═══ EXTRACTED INFORMATION ═══

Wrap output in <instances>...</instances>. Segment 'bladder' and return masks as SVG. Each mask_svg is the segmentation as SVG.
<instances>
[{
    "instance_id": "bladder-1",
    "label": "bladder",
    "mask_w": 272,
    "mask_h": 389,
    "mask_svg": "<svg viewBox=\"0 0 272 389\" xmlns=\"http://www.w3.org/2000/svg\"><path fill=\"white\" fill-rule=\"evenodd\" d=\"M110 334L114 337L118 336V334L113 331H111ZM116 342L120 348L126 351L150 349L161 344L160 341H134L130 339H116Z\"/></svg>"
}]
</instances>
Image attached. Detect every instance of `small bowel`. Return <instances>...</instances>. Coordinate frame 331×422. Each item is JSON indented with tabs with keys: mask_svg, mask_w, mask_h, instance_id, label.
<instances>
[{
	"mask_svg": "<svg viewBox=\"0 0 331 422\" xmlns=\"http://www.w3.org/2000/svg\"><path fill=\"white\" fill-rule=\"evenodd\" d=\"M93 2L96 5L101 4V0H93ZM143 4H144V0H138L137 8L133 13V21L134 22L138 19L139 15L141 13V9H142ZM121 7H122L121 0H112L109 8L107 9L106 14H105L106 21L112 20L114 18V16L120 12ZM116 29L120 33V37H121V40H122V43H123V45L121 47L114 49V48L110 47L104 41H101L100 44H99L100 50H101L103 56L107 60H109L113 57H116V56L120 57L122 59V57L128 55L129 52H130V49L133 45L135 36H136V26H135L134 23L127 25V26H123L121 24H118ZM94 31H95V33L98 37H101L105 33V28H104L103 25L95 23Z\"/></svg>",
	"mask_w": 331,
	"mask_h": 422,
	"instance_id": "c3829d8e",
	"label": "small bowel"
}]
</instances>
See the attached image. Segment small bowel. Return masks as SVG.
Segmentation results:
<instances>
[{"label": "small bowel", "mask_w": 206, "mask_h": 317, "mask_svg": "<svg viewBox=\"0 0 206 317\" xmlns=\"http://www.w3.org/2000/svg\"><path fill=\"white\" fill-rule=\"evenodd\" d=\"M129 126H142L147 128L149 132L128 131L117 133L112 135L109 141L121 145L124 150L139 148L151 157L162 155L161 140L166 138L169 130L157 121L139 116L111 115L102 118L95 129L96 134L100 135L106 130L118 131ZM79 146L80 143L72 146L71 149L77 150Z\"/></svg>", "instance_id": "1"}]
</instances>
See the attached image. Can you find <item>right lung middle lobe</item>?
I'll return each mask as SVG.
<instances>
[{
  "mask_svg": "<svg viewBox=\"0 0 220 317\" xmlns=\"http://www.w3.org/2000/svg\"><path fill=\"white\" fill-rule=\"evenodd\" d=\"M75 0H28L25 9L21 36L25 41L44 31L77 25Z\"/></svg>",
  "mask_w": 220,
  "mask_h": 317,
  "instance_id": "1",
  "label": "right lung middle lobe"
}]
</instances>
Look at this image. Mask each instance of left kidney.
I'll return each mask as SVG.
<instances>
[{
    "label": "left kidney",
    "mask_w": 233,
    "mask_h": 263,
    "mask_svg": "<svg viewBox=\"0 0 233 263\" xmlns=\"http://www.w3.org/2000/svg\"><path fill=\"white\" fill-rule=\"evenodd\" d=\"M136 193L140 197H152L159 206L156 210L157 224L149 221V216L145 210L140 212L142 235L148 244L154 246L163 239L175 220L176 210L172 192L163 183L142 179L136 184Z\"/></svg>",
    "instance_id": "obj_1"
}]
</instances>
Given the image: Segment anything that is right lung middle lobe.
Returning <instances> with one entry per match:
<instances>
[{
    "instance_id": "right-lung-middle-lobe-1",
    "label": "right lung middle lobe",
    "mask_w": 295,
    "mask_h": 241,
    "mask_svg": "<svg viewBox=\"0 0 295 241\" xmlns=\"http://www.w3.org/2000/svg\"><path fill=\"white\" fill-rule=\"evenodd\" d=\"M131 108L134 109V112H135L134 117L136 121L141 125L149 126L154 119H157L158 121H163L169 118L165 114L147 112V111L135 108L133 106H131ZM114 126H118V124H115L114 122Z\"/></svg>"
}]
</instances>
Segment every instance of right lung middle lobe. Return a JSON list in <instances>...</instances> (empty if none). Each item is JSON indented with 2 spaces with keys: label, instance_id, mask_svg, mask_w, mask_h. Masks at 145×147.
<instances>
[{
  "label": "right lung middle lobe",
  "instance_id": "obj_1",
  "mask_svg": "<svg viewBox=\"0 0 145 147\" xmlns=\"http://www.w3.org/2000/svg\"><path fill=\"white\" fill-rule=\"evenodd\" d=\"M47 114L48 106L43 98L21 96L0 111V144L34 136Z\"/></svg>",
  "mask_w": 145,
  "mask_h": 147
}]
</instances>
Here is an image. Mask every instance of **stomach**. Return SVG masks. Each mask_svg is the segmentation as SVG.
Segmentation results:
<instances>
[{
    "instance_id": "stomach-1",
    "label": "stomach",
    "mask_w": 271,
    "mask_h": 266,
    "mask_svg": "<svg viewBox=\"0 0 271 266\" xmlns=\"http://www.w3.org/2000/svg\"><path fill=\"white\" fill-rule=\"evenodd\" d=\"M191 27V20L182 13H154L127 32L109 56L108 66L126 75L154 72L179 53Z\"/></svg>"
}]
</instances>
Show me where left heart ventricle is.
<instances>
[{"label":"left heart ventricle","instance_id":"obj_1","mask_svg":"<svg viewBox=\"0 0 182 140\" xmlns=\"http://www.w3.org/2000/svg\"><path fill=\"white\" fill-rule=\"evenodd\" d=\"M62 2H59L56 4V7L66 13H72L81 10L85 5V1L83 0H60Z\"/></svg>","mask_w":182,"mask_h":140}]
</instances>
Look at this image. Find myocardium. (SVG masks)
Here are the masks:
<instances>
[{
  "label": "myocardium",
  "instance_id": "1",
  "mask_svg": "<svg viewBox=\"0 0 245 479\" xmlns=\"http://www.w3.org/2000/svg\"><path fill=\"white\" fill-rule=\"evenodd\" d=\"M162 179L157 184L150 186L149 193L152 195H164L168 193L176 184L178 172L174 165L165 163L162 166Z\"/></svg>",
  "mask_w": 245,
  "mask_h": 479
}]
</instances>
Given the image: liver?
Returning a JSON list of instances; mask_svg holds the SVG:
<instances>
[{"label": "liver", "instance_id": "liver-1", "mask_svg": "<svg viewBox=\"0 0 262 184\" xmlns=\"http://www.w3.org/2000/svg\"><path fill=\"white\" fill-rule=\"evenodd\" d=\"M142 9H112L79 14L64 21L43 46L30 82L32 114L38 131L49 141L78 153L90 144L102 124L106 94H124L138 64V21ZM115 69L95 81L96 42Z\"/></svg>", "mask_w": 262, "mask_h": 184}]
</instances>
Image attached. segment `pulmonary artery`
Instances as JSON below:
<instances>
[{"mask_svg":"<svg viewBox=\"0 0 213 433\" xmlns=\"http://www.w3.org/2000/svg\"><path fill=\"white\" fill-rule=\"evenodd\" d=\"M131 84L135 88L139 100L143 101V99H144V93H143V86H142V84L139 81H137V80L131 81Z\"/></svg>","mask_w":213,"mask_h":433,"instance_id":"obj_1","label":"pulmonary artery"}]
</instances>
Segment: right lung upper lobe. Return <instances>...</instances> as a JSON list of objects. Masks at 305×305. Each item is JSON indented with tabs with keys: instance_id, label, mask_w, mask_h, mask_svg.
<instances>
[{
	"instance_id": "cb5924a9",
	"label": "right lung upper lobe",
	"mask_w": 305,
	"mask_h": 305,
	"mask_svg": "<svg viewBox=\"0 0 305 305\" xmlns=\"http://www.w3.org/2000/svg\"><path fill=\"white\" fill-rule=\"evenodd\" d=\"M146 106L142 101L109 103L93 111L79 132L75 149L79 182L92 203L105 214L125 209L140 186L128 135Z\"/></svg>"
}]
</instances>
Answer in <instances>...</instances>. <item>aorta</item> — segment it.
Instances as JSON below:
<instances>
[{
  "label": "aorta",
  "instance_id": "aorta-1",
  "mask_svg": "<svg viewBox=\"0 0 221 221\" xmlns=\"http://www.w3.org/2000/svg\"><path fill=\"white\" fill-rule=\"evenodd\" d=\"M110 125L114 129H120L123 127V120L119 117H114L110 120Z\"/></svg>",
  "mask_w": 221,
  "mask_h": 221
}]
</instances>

═══

▶ **TASK TO COMPLETE**: Which lines in the entries above contain the word "this"? Show each of them in full.

▶ **FINISHED ANSWER**:
Look at this image. Mask each instance of left kidney.
Look at this image. Find myocardium. (SVG masks)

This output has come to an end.